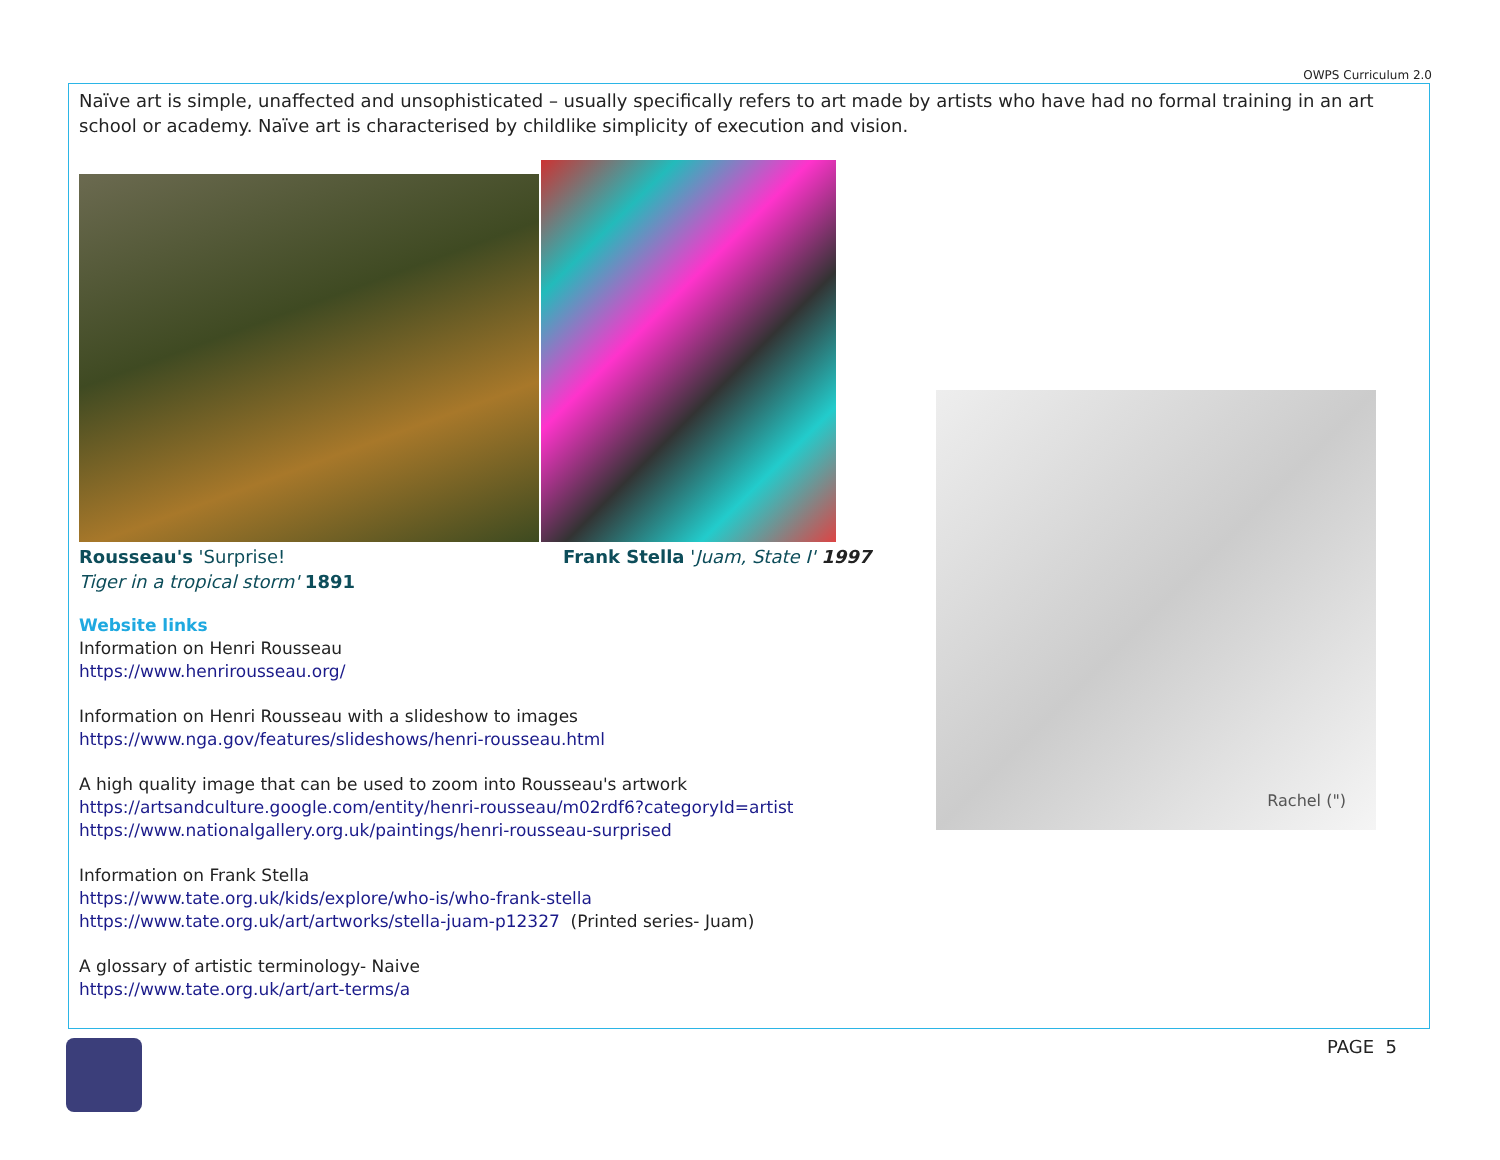OWPS Curriculum 2.0
Naïve art is simple, unaffected and unsophisticated – usually specifically refers to art made by artists who have had no formal training in an art school or academy. Naïve art is characterised by childlike simplicity of execution and vision.
Rousseau's 'Surprise!
Tiger in a tropical storm' 1891
Frank Stella 'Juam, State I' 1997
Website links
Information on Henri Rousseau
https://www.henrirousseau.org/
Information on Henri Rousseau with a slideshow to images
https://www.nga.gov/features/slideshows/henri-rousseau.html
A high quality image that can be used to zoom into Rousseau's artwork
https://artsandculture.google.com/entity/henri-rousseau/m02rdf6?categoryId=artist
https://www.nationalgallery.org.uk/paintings/henri-rousseau-surprised
Information on Frank Stella
https://www.tate.org.uk/kids/explore/who-is/who-frank-stella
https://www.tate.org.uk/art/artworks/stella-juam-p12327 (Printed series- Juam)
A glossary of artistic terminology- Naive
https://www.tate.org.uk/art/art-terms/a
Rachel (")
PAGE 5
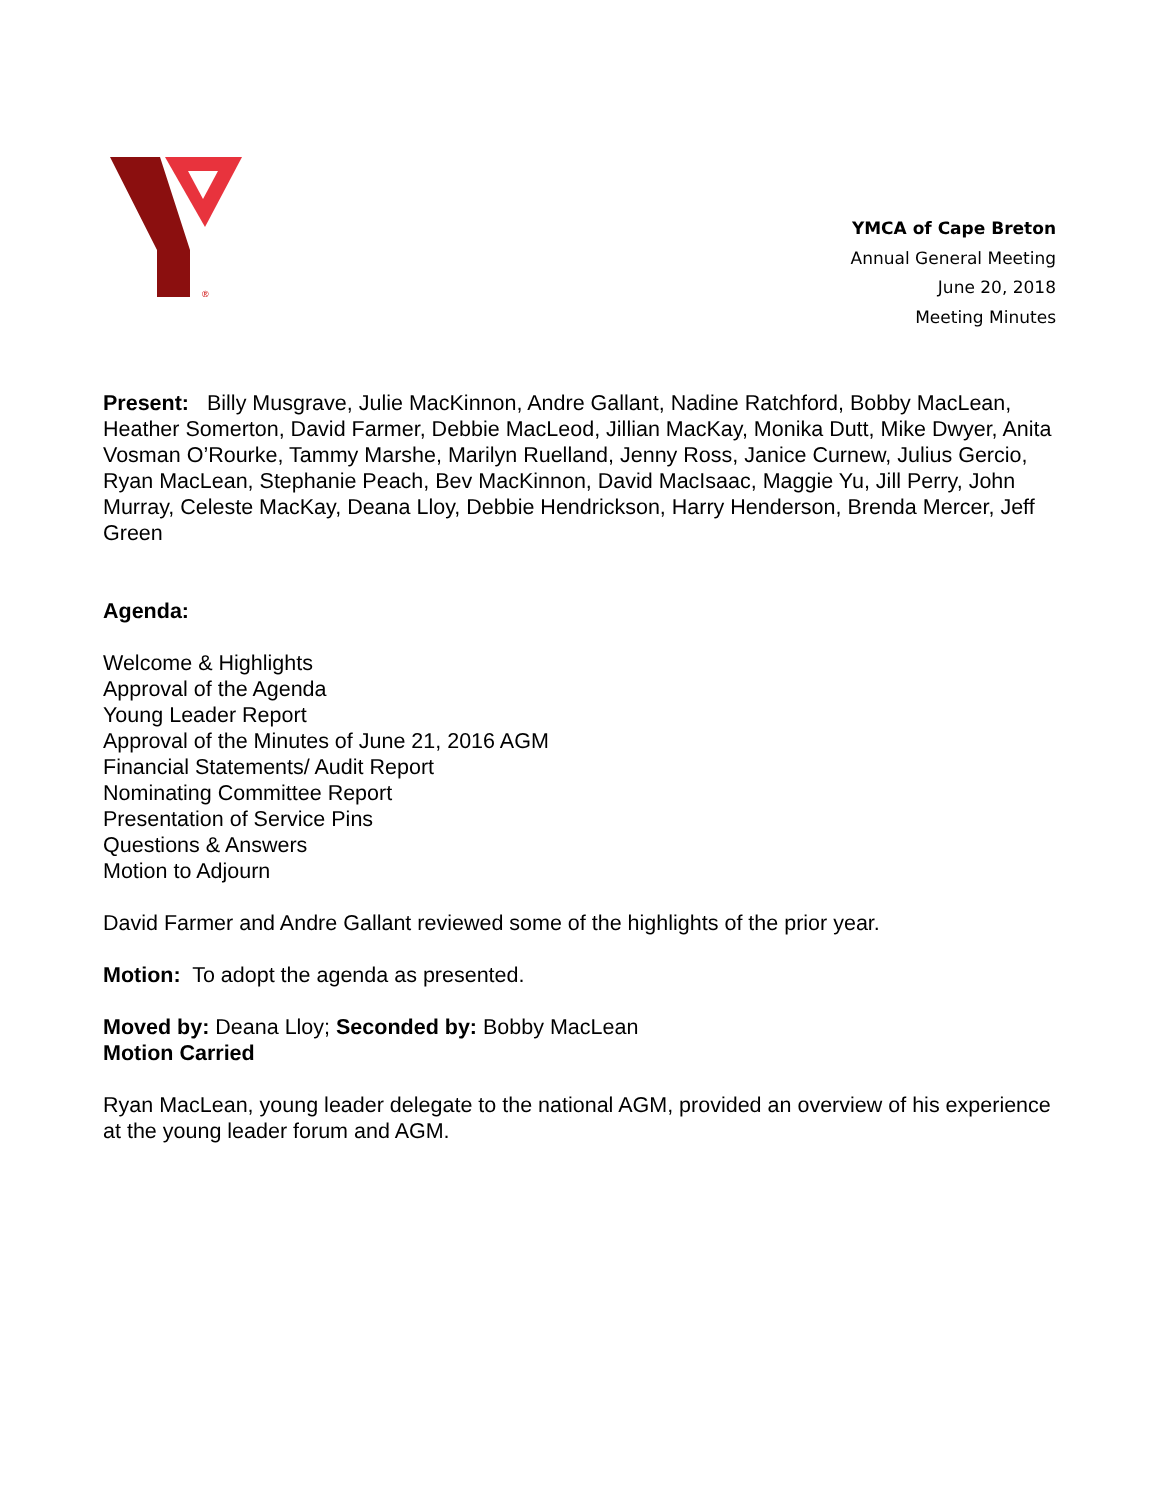®
YMCA of Cape Breton
Annual General Meeting
June 20, 2018
Meeting Minutes
Present: Billy Musgrave, Julie MacKinnon, Andre Gallant, Nadine Ratchford, Bobby MacLean, Heather Somerton, David Farmer, Debbie MacLeod, Jillian MacKay, Monika Dutt, Mike Dwyer, Anita Vosman O’Rourke, Tammy Marshe, Marilyn Ruelland, Jenny Ross, Janice Curnew, Julius Gercio, Ryan MacLean, Stephanie Peach, Bev MacKinnon, David MacIsaac, Maggie Yu, Jill Perry, John Murray, Celeste MacKay, Deana Lloy, Debbie Hendrickson, Harry Henderson, Brenda Mercer, Jeff Green
Agenda:
Welcome & Highlights
Approval of the Agenda
Young Leader Report
Approval of the Minutes of June 21, 2016 AGM
Financial Statements/ Audit Report
Nominating Committee Report
Presentation of Service Pins
Questions & Answers
Motion to Adjourn
David Farmer and Andre Gallant reviewed some of the highlights of the prior year.
Motion: To adopt the agenda as presented.
Moved by: Deana Lloy; Seconded by: Bobby MacLean
Motion Carried
Ryan MacLean, young leader delegate to the national AGM, provided an overview of his experience at the young leader forum and AGM.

Aim of the exercise ▸ Write out every line, unchanged, from the one containing "Motion: To adopt the agenda as presented." through the closing line of the data.

Result for this exercise ▸
Motion: To adopt the agenda as presented.
Moved by: Deana Lloy; Seconded by: Bobby MacLean
Motion Carried
Ryan MacLean, young leader delegate to the national AGM, provided an overview of his experience at the young leader forum and AGM.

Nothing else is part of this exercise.